__About this task__
Everything in the listing below needs restating exactly, apart from the pictures.

__Information shown__
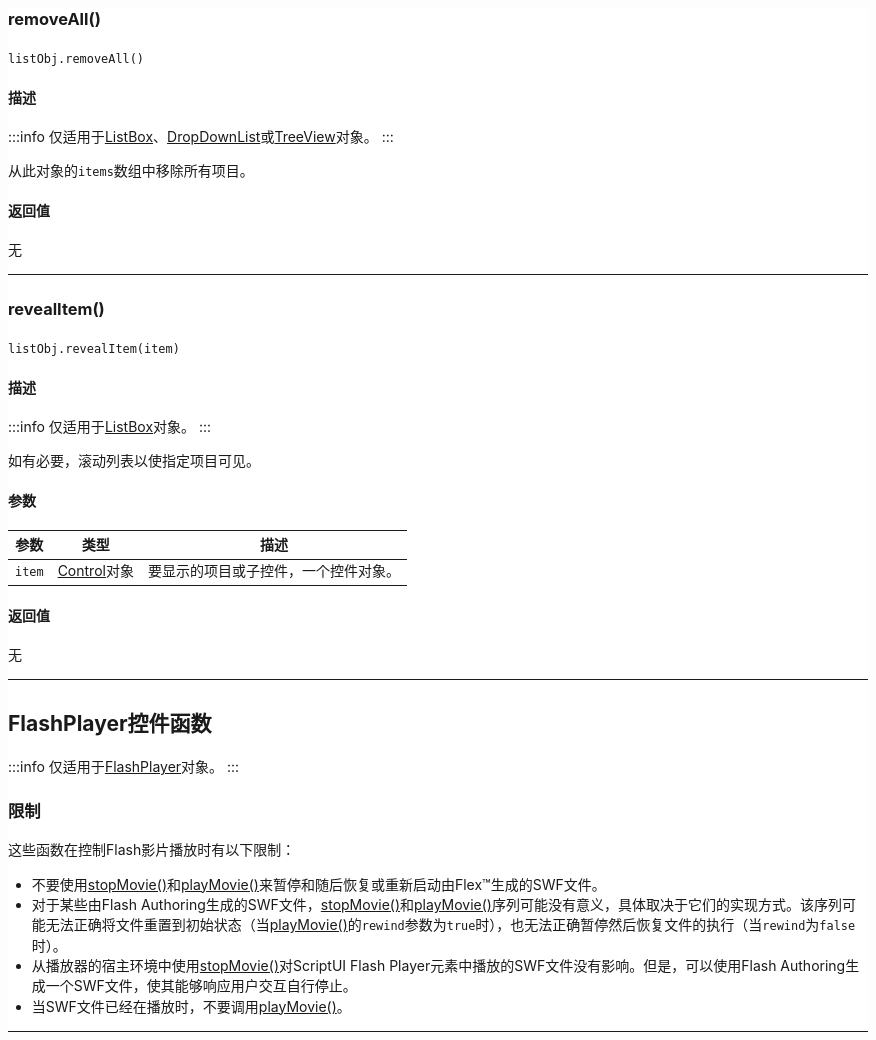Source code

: ### removeAll()

`listObj.removeAll()`

#### 描述

:::info
仅适用于[ListBox](#listbox)、[DropDownList](#dropdownlist)或[TreeView](#treeview)对象。
:::

从此对象的`items`数组中移除所有项目。

#### 返回值

无

---

### revealItem()

`listObj.revealItem(item)`

#### 描述

:::info
仅适用于[ListBox](#listbox)对象。
:::

如有必要，滚动列表以使指定项目可见。

#### 参数

| 参数 | 类型 | 描述 |
| --- | --- | --- |
| `item` | [Control](.././control-objects)对象 | 要显示的项目或子控件，一个控件对象。 |

#### 返回值

无

---

## FlashPlayer控件函数

:::info
仅适用于[FlashPlayer](#flashplayer)对象。
:::

### 限制

这些函数在控制Flash影片播放时有以下限制：

- 不要使用[stopMovie()](#stopmovie)和[playMovie()](#playmovie)来暂停和随后恢复或重新启动由Flex™生成的SWF文件。
- 对于某些由Flash Authoring生成的SWF文件，[stopMovie()](#stopmovie)和[playMovie()](#playmovie)序列可能没有意义，具体取决于它们的实现方式。该序列可能无法正确将文件重置到初始状态（当[playMovie()](#playmovie)的`rewind`参数为`true`时），也无法正确暂停然后恢复文件的执行（当`rewind`为`false`时）。
- 从播放器的宿主环境中使用[stopMovie()](#stopmovie)对ScriptUI Flash Player元素中播放的SWF文件没有影响。但是，可以使用Flash Authoring生成一个SWF文件，使其能够响应用户交互自行停止。
- 当SWF文件已经在播放时，不要调用[playMovie()](#playmovie)。

---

__Task response__
Source code

: ### removeAll()

`listObj.removeAll()`

#### 描述

:::info
仅适用于[ListBox](#listbox)、[DropDownList](#dropdownlist)或[TreeView](#treeview)对象。
:::

从此对象的`items`数组中移除所有项目。

#### 返回值

无

---

### revealItem()

`listObj.revealItem(item)`

#### 描述

:::info
仅适用于[ListBox](#listbox)对象。
:::

如有必要，滚动列表以使指定项目可见。

#### 参数

| 参数 | 类型 | 描述 |
| --- | --- | --- |
| `item` | [Control](.././control-objects)对象 | 要显示的项目或子控件，一个控件对象。 |

#### 返回值

无

---

## FlashPlayer控件函数

:::info
仅适用于[FlashPlayer](#flashplayer)对象。
:::

### 限制

这些函数在控制Flash影片播放时有以下限制：

- 不要使用[stopMovie()](#stopmovie)和[playMovie()](#playmovie)来暂停和随后恢复或重新启动由Flex™生成的SWF文件。
- 对于某些由Flash Authoring生成的SWF文件，[stopMovie()](#stopmovie)和[playMovie()](#playmovie)序列可能没有意义，具体取决于它们的实现方式。该序列可能无法正确将文件重置到初始状态（当[playMovie()](#playmovie)的`rewind`参数为`true`时），也无法正确暂停然后恢复文件的执行（当`rewind`为`false`时）。
- 从播放器的宿主环境中使用[stopMovie()](#stopmovie)对ScriptUI Flash Player元素中播放的SWF文件没有影响。但是，可以使用Flash Authoring生成一个SWF文件，使其能够响应用户交互自行停止。
- 当SWF文件已经在播放时，不要调用[playMovie()](#playmovie)。

---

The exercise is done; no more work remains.